Maria Elisa Moreira analyzes the new moment of restrictions brought by COVID-19 and gives tips to handle the impacts on the mind
This March, the novel coronavirus pandemic completed a year in a critical moment that sees the increase of cases all over Brazil. With the new travel restrictions designed to curb contagions, it is again vital to pay attention to the signs of mental fatigue sent by our body.
At the onset of the pandemic, the World Health Organization (WHO) published considerations on how to address aspects that affect mental health at this time. There is, among them, the advice to seek only actually helpful information, as watching, reading, or listening to excess news about COVID-19 can increase anxiety. Ideally, we should seek information that will help protect ourselves and the people we love.
To analyze the current moment we live in and give suggestions on how to pay attention to mental health in this context of social isolation, we spoke with Maria Elisa Moreira. She is a professor at the Certificate in Business and People Management graduate program and at Leadership courses at Insper.
Check out some effective practices that can improve our mental health!
Just as the coronavirus can act in different ways on people who become infected, the emotional responses to it can also be very different. They depend on several factors. Physically, some of the most common symptoms of stress are:
– Changes in sleep quality.
– Loss or increase in appetite.
– Gastrointestinal problems.
– Sense of exhaustion.
– Muscle tension and pain.
– Persecutory delusions and a sense of isolation.
The pandemic has changed the personal and professional routine of millions of people. For Prof. Maria Elisa, either because of the work from home routine, which until then was not practiced by most professionals, or due to the fear of losing their jobs, COVID-19 has become a reason for concern inside and outside of corporate environments.
“We have been going through emotional ups and downs that intensify our stress. Stress is essential to our survival, but it is important to interpret how far this feeling goes. It is normal to feel fear, anger, or frustration, especially at a time like this. However, we must focus on the here and now, understanding that social contact, even if virtual, helps to bring calm and serenity,” the Professor analyzes.

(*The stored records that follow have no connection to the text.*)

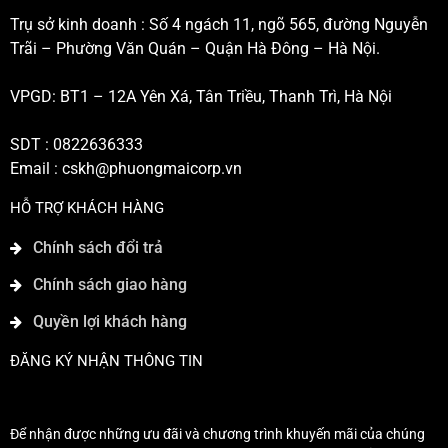
Trụ sở kinh doanh : Số 4 ngách 11, ngõ 565, đường Nguyễn
Trãi – Phường Văn Quán – Quận Hà Đông – Hà Nội.
VPGD: BT1 – 12A Yên Xá, Tân Triều, Thanh Trì, Hà Nội
SDT : 0822636333
Email :
cskh@phuongmaicorp.vn
HỖ TRỢ KHÁCH HÀNG
Chính sách đổi trả
Chính sách giao hàng
Quyền lợi khách hàng
ĐĂNG KÝ NHẬN THÔNG TIN
Để nhận được những ưu đãi và chương trình khuyến mãi của chúng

For Maria Elisa, there are some ways to help our body fight the impacts of stress on mental health. “Besides being aware of the sensations caused by stress in our health, it is possible to strengthen everyday activities that boost the sense of well-being in our daily lives.”
She cites, among the activities: Practicing physical activities, which have a positive impact on our health and can be performed even at home, using creativity; keeping a healthy diet, prioritizing food balance, with options like vegetables, greens, grains, legumes, lean meats and plenty of water, ensuring a good immune response and body functioning; managing the quality of the sleep, for it is a time when many biological processes take place. “Therefore, it is important to have a regular bedtime and make the experience as relaxing as possible.”
Also, the Professor stresses the importance of not isolating oneself socially — looking for ways to relate at a distance with loved ones — and seeking moments of contact with nature and quiet environments, always valuing safety.
Another aspect that Maria Elisa emphasizes is maintaining motivation. It is something that has become an increasing challenge while the novel coronavirus pandemic besieges us. ”In confinement that initially would have lasted a few weeks but has been going on for a year, we have made some important reflections on the matter. Leaders are getting quite concerned with how to motivate and engage people in virtual work environments. More than that, with how to mobilize people to carry out long-term projects, having the fluctuations of information about health safety protocols and social distancing so much in mind.”
According to the Professor, the pandemic increases the feeling of loss of performance in a way. Researchers followed by Maria Elisa have been pointing to great fatigue on the part of professionals from the most varied segments. It concerns not only the physical tiredness but also the mental. “The human being alone can find strength even in the face of adversity. However, the burden that is being demanded is too heavy,” she points out. For her, the way out seems to be the search for balance, seeking involvement in activities that bring satisfaction and in which it is possible to put energy in a voluntary and valuable way.
Finally, the Professor addressed a subject that destabilizes many people working from home: Organization to perform all tasks. That was already an issue before the pandemic and has become an even more frequent matter in these new times.
“We can say that the minimum of organization can save people. When we find ourselves amid so many tasks to be done, papers to organize, clothes scattered, mixing private and professional life, we are faced with a great challenge. You cannot do everything at the same time. And in that case, organizing means stopping, thinking, and doing, creating harmony between thought and action. However, there is no point in creating an agenda if the activities do not have a scale of priorities.”
Among the main points of attention at this time, Maria Elisa highlights the lack of planning, the personal disorganization, difficulty making decisions, difficulty saying “no,” lack of priorities and difficulty delegating.